# Has anyone use these tires for TOC wood rims? (Schwalbe G One Speed)



## Robertriley (Jul 31, 2017)

http://rover.ebay.com/rover/1/711-5...0001&campid=5335809022&icep_item=112356356153


----------



## Andrew Gorman (Jul 31, 2017)

Those look great- a little skinny, but should work fine.  I've liked the Schwalbe tires I've run before- zippy, but a little too puncture prone to use on a commuter on city streets. There are some wider tubeless versions available, but that would take some engineering or glue to work.


----------



## fordmike65 (Jul 31, 2017)

$77 here for what looks to be the same tire
http://www.ebay.com/itm/Schwalbe-S-...fcef754&pid=100005&rk=2&rkt=6&sd=112356356153


----------



## filmonger (Oct 5, 2017)

I like them - put them on my 28 inch iver tubular rims... Used the all black ones.  Not quite as wide as you would like to see - but they work and look TOC. The width is fine and not tooo skinny. I'll post a pic in a few mins - they are mounted on my 1904ish Pierce.


----------



## filmonger (Oct 25, 2017)

OK here are some pics..... 28 x 30 ( almost wide enough ) - they still do fine. I would just like to see them at least as wide as 32 ( as my old Vittoria EVO's were ). As you can see from the pic's - the edge of the rim on the Iver rims just is oh so slightly wider than the tire itself. Still - looks fine. Would not want to rub against a curb though. I prefer the Noir version making the tire all black looking.


----------



## dnc1 (Oct 25, 2017)

filmonger said:


> OK here are some pics..... 28 x 30 ( almost wide enough ) - they still do fine. I would just like to see them at least as wide as 32 ( as my old Vittoria EVO's were ). As you can see from the pic's - the edge of the rim on the Iver rims just is oh so slightly wider than the tire itself. Still - looks fine. Would not want to rub against a curb though.

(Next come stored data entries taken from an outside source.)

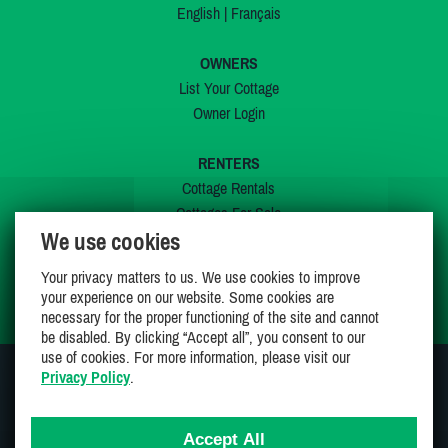
English
|
Français
OWNERS
List Your Cottage
Owner Login
RENTERS
Cottage Rentals
Cottages For Sale
We use cookies
Last Listings
Special Offers
Your privacy matters to us. We use cookies to improve
My Wishlist
your experience on our website. Some cookies are
necessary for the proper functioning of the site and cannot
be disabled. By clicking “Accept all”, you consent to our
use of cookies. For more information, please visit our
Privacy Policy
.
JOIN US ON
Accept All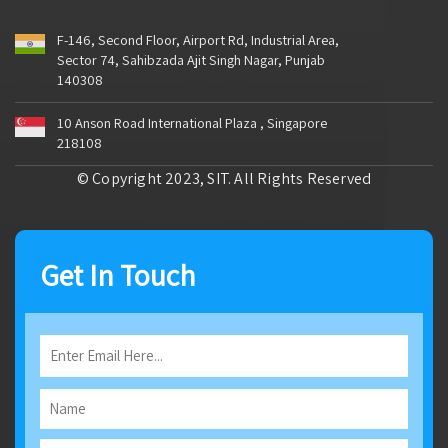
F-146, Second Floor, Airport Rd, Industrial Area,
Sector 74, Sahibzada Ajit Singh Nagar, Punjab
140308
10 Anson Road International Plaza , Singapore
218108
© Copyright 2023, SIT. All Rights Reserved
Get In Touch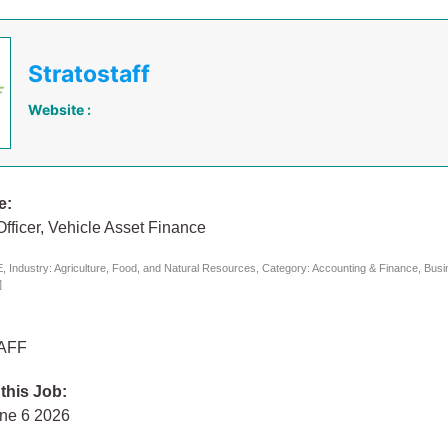
Stratostaff
Website :
e:
Officer, Vehicle Asset Finance
 Industry: Agriculture, Food, and Natural Resources, Category: Accounting & Finance, Bus
]
AFF
 this Job:
une 6 2026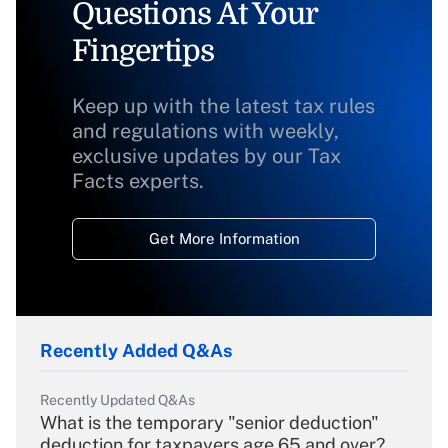
Questions At Your
Fingertips
Keep up with the latest tax rules
and regulations with weekly,
exclusive updates by our Tax
Facts experts.
Get More Information
Recently Added Q&As
Recently Updated Q&As
What is the temporary "senior deduction"
deduction for taxpayers age 65 and over?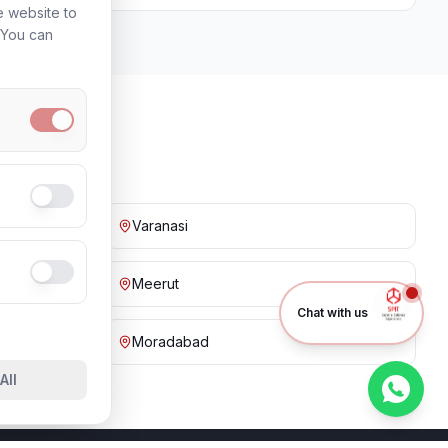
e website to
. You can
Varanasi
Meerut
Chat with us
Moradabad
All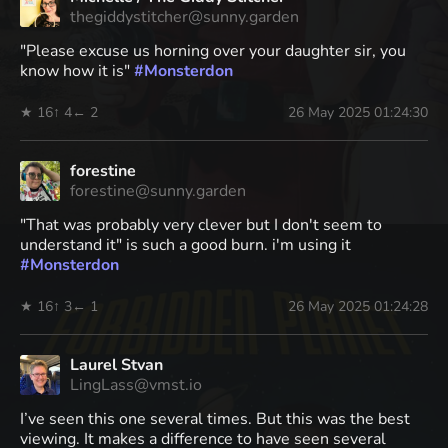
thegiddystitcher@sunny.garden
"Please excuse us horning over your daughter sir, you
know how it is"
#
Monsterdon
★ 16
↑ 4
← 2
26 May 2025 01:24:30
forestine
forestine@sunny.garden
"That was probably very clever but I don't seem to
understand it" is such a good burn. i'm using it
#
Monsterdon
★ 16
↑ 3
← 1
26 May 2025 01:24:28
Laurel Stvan
LingLass@vmst.io
I’ve seen this one several times. But this was the best
viewing. It makes a difference to have seen several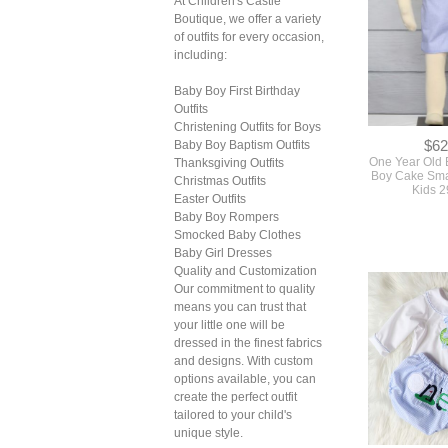
At Children's Castle
Boutique, we offer a variety
of outfits for every occasion,
including:
Baby Boy First Birthday
Outfits
Christening Outfits for Boys
$62
Baby Boy Baptism Outfits
One Year Old B
Thanksgiving Outfits
Boy Cake Smas
Christmas Outfits
Kids 
Easter Outfits
Baby Boy Rompers
Smocked Baby Clothes
Baby Girl Dresses
Quality and Customization
Our commitment to quality
means you can trust that
your little one will be
dressed in the finest fabrics
and designs. With custom
options available, you can
create the perfect outfit
tailored to your child's
unique style.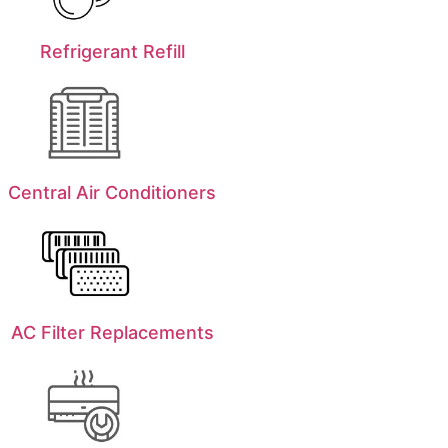
Refrigerant Refill
Central Air Conditioners
AC Filter Replacements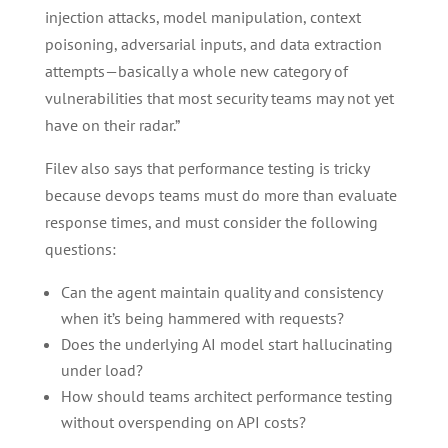
injection attacks, model manipulation, context
poisoning, adversarial inputs, and data extraction
attempts—basically a whole new category of
vulnerabilities that most security teams may not yet
have on their radar.”
Filev also says that performance testing is tricky
because devops teams must do more than evaluate
response times, and must consider the following
questions:
Can the agent maintain quality and consistency
when it’s being hammered with requests?
Does the underlying AI model start hallucinating
under load?
How should teams architect performance testing
without overspending on API costs?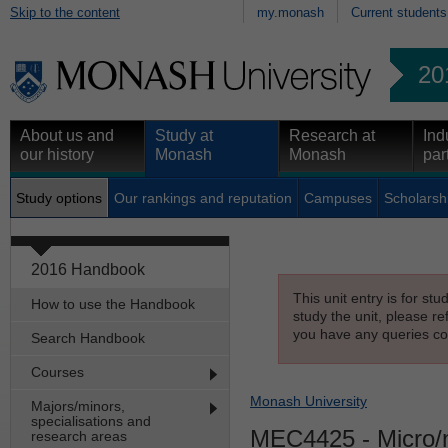
Skip to the content
my.monash
Current students
20
About us and
Study at
Research at
Ind
our history
Monash
Monash
par
Study options
Our rankings and reputation
Campuses
Scholarsh
2016 Handbook
This unit entry is for st
How to use the Handbook
study the unit, please re
you have any queries con
Search Handbook
Courses
Monash University
Majors/minors,
specialisations and
MEC4425
- Micro/
research areas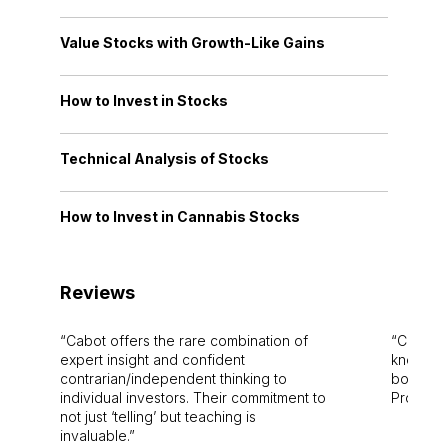
Value Stocks with Growth-Like Gains
How to Invest in Stocks
Technical Analysis of Stocks
How to Invest in Cannabis Stocks
Reviews
Cabot offers the rare combination of
Cabot i
expert insight and confident
knowledg
contrarian/independent thinking to
bounds.
individual investors. Their commitment to
Pro. Bes
not just ‘telling’ but teaching is
invaluable.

I prefer the Noir version making the tire all black looking.
> 
> View attachment 697421 View attachment 697422 View attachment 697423 View attachment 697424 View attachment 697425 View attachment 697426 View attachment 697427



They look great @filmonger, are they without any printed logos?


----------



## filmonger (Oct 25, 2017)

The logos are still there.....


----------



## dnc1 (Oct 25, 2017)

filmonger said:


> The logos are still there.....



Doh! I see them now!


----------